While various aspects and embodiments have been disclosed herein, other aspects and embodiments will be apparent to those skilled in the art. The various aspects and embodiments disclosed herein are for purposes of illustration and are not intended to be limiting, with the true scope and spirit being indicated by the following claims.

Claims

1. A fruit maturity determination device, comprising:

an actuator configured to apply an excitation force to a target fruit;

an accelerometer configured to measure acceleration data associated with a response signal to the excitation force; and

a processing unit configured to determine a first order resonance frequency based on the response signal and non-destructively determine a level of maturity for the target fruit based on one or more physical properties of the target fruit and the first order resonance frequency.

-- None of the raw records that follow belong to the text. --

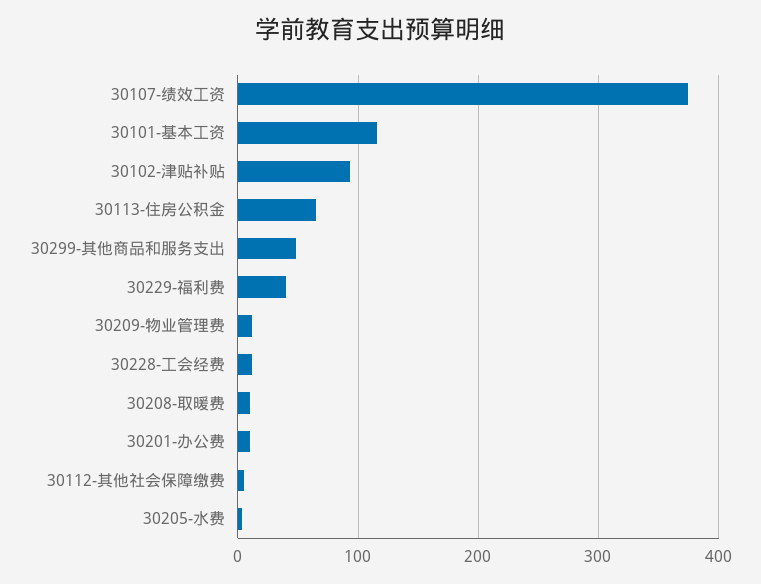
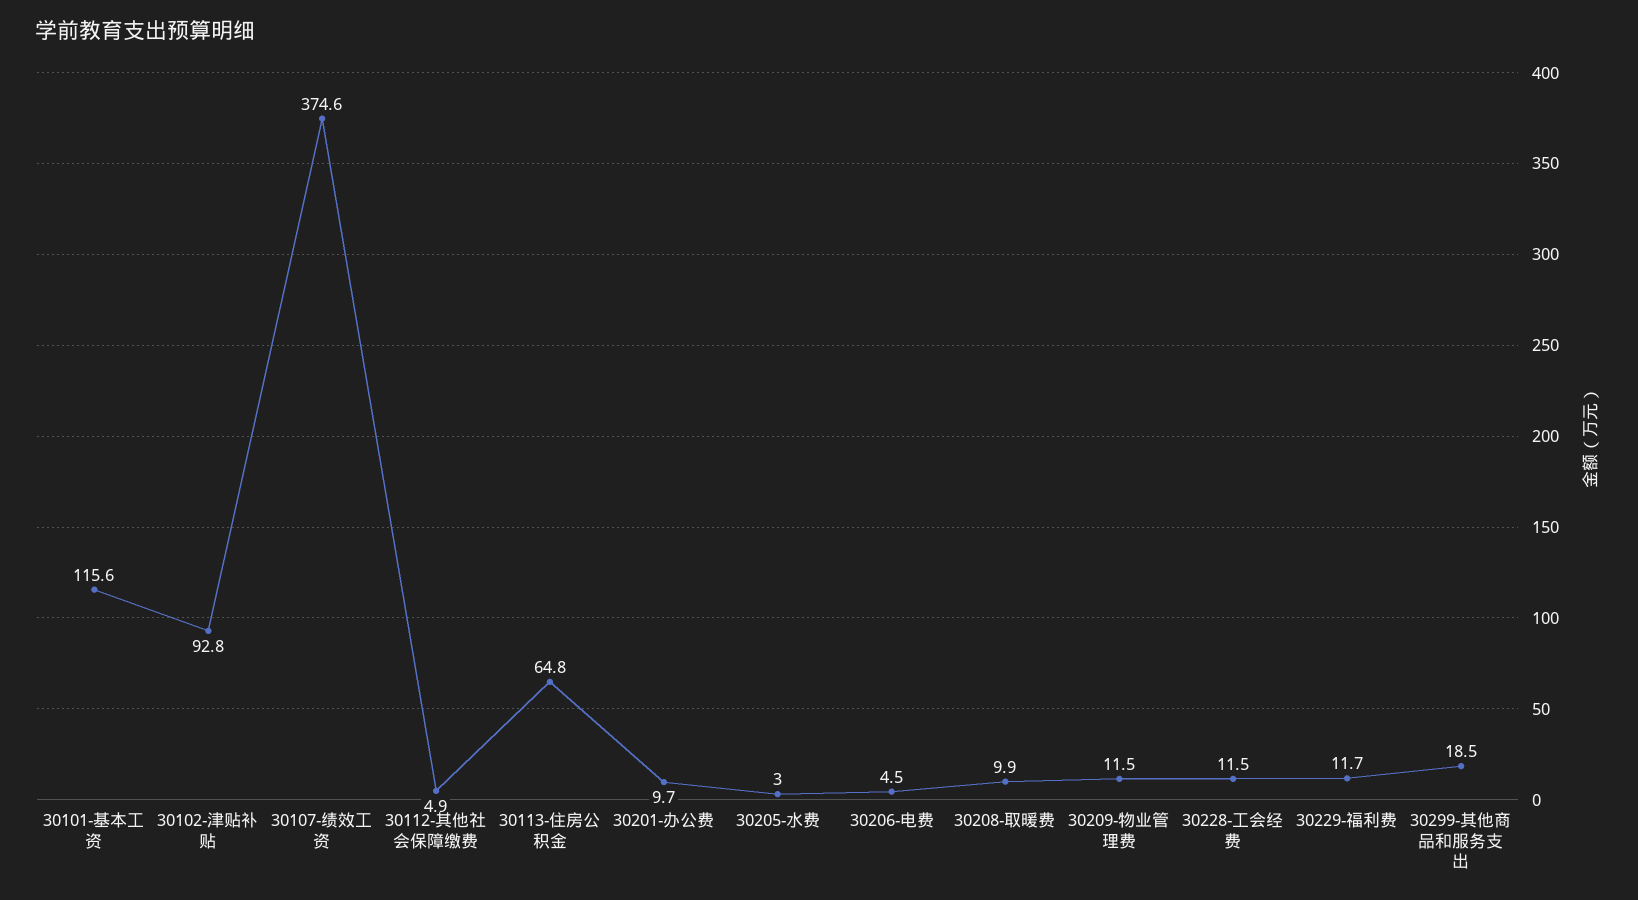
  {
    "30107-绩效工资": 374.6,
    "30101-基本工资": 115.6,
    "30102-津贴补贴": 92.8,
    "30113-住房公积金": 64.8,
-   "30299-其他商品和服务支出": 50,
+   "30299-其他商品和服务支出": 18.5,
-   "30229-福利费": 40,
+   "30229-福利费": 11.7,
    "30209-物业管理费": 11.5,
    "30228-工会经费": 11.5,
    "30208-取暖费": 9.9,
    "30201-办公费": 9.7,
    "30112-其他社会保障缴费": 4.9,
-   "30205-水费": 3
+   "30205-水费": 3,
+   "30206-电费": 4.5
  }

2. The fruit maturity determination device of claim 1, wherein the one or more physical properties include mass and size of the target fruit.

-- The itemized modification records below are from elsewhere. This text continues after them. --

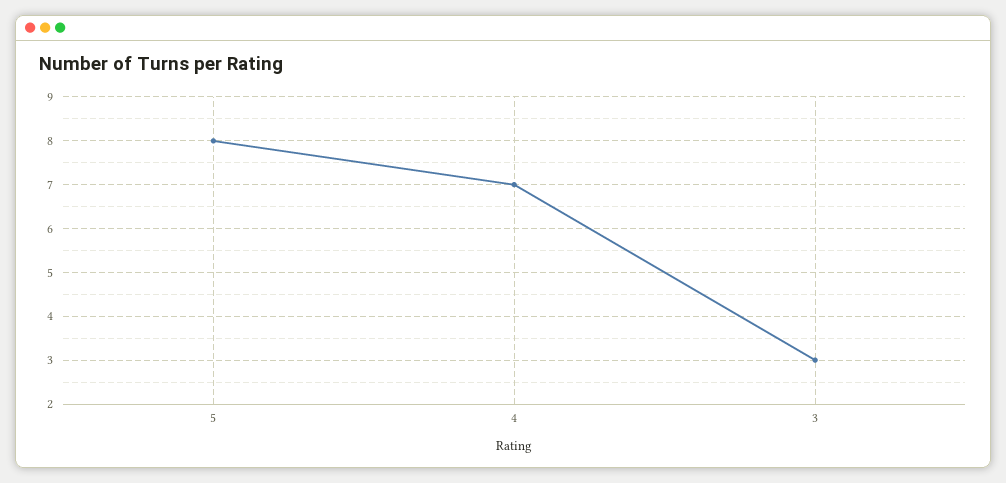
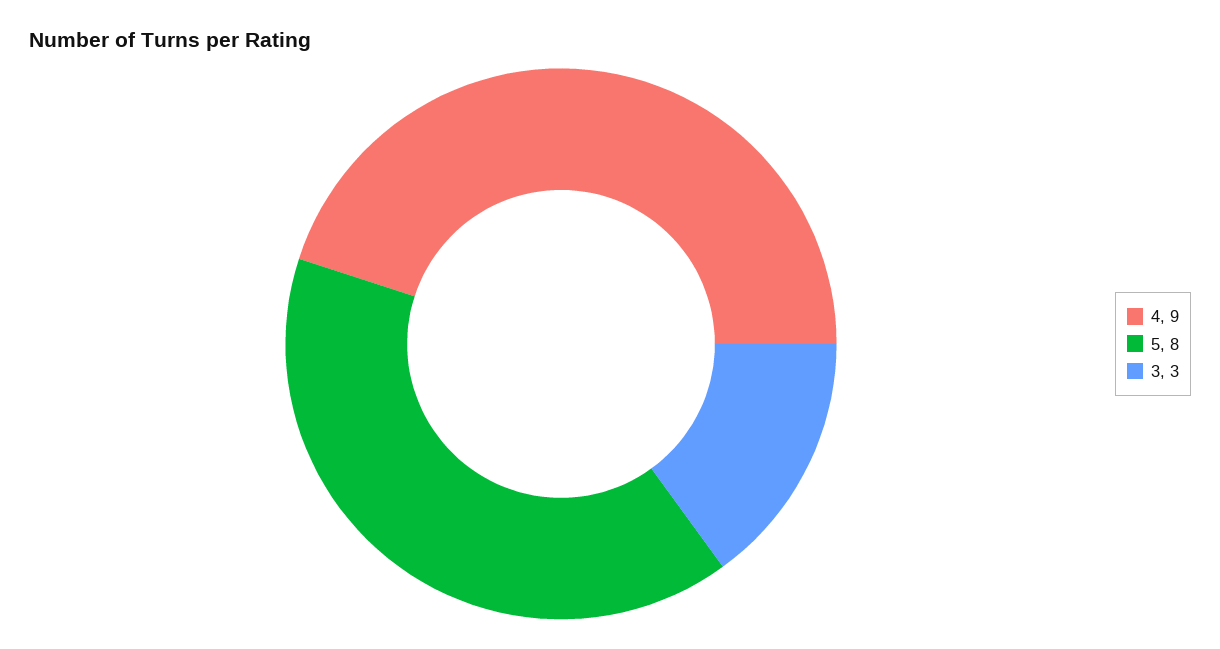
  {
    "5": 8,
-   "4": 7,
+   "4": 9,
    "3": 3
  }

3. The fruit maturity determination device of claim 1, wherein the processing unit is configured to determine the level of maturity for the target fruit by calculating an elastic modulus of the target fruit.

4. The fruit maturity determination device of claim 1, further comprises:

an analog-to-digital converter configured to convert the response signal in an analog domain to a set of discrete digital samples, wherein the processing unit is configured to perform a fast Fourier transform operation on the set of discrete digital samples to generate a frequency response of the response signal.

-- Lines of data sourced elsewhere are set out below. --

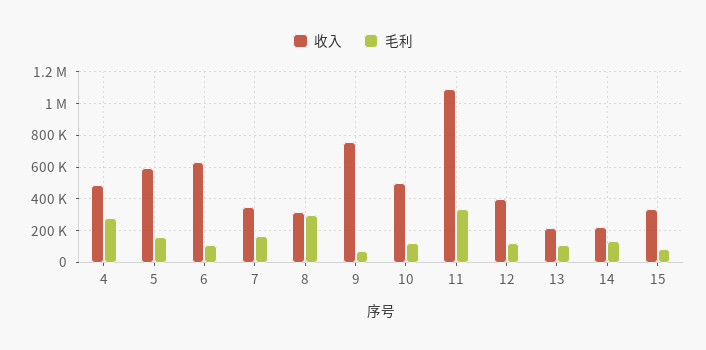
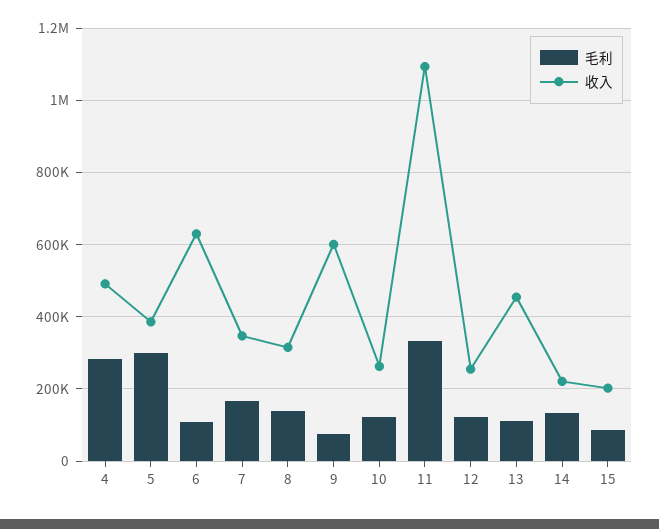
  {
    "收入": {
      "4": 500000,
-     "5": 600000,
+     "5": 380000,
      "6": 640000,
      "7": 340000,
      "8": 320000,
-     "9": 750000,
+     "9": 600000,
-     "10": 500000,
+     "10": 260000,
      "11": 1100000,
-     "12": 400000,
+     "12": 260000,
-     "13": 200000,
+     "13": 460000,
      "14": 220000,
-     "15": 350000
+     "15": 200000
    },
    "毛利": {
      "4": 280000,
-     "5": 150000,
+     "5": 300000,
      "6": 100000,
      "7": 160000,
-     "8": 300000,
+     "8": 140000,
      "9": 80000,
      "10": 120000,
      "11": 340000,
      "12": 120000,
      "13": 120000,
      "14": 140000,
      "15": 80000
    }
  }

5. The fruit maturity determination device of claim 4, wherein the processing unit is configured to extract the first order resonance frequency from the frequency response of the response signal.

6. The fruit maturity determination device of claim 1, wherein the processing unit is configured to compare the level of maturity to a pre-determined maturity index for one or more species of the target fruit.

7. The fruit maturity determination device of claim 1, further comprises an output device configured to output the level of maturity for the target fruit that the processing unit has determined.

8. A method for determining fruit maturity, comprising:

measuring acceleration data associated with an impulse response signal of a target fruit to an excitation force applied to the target fruit;

computing a frequency response of the impulse response signal based on digitized acceleration data;

determining a first order resonance frequency from the frequency response; and

non-destructively determining a level of maturity for the target fruit based on one or more physical properties of the target fruit and the first order resonance frequency.

9. The method of claim 8, wherein the one or more physical properties include mass and size of the target fruit.

10. The method of claim 8, wherein the non-destructively determining a level of maturity further comprises calculating an elastic modulus of the target fruit.

11. The method of claim 8, further comprises comparing the level of maturity to a pre-determined maturity index for one or more species of the target fruit.

12. The method of claim 8, further comprises outputting the level of maturity for the target fruit.

13. The method of claim 8, wherein the non-destructively determining a level of maturity is further based on species information of the target fruit.

14. A computer-readable medium containing a sequence of instructions for determining fruit maturity, which when executed by a computing device, causes the computing device to:

measure acceleration data associated with an impulse response signal of a target fruit to an excitation force applied to the target fruit;

compute a frequency response of the impulse response signal based on digitized acceleration data;

determine a first order resonance frequency from the frequency response; and

non-destructively determine a level of maturity for the target fruit based on one or more physical properties of the target fruit and the first order resonance frequency.

15. The computer-readable medium of claim 14, wherein the one or more physical properties include mass and size of the target fruit.

16. The computer-readable medium of claim 14, further containing a sequence of instructions, which when executed by the computing device, causes the computing device to calculate an elastic modulus of the target fruit.

17. The computer-readable medium of claim 14, further containing a sequence of instructions, which when executed by the computing device, causes the computing device to compare the level of maturity to a pre-determined maturity index for one or more species of the target fruit.

18. The computer-readable medium of claim 14, further containing a sequence of instructions, which when executed by the computing device, causes the computing device to output the level of maturity for the target fruit.

19. The computer-readable medium of claim 14, further containing a sequence of instructions, which when executed by the computing device, causes the computing device to consider species information of the target fruit in determining the level of maturity.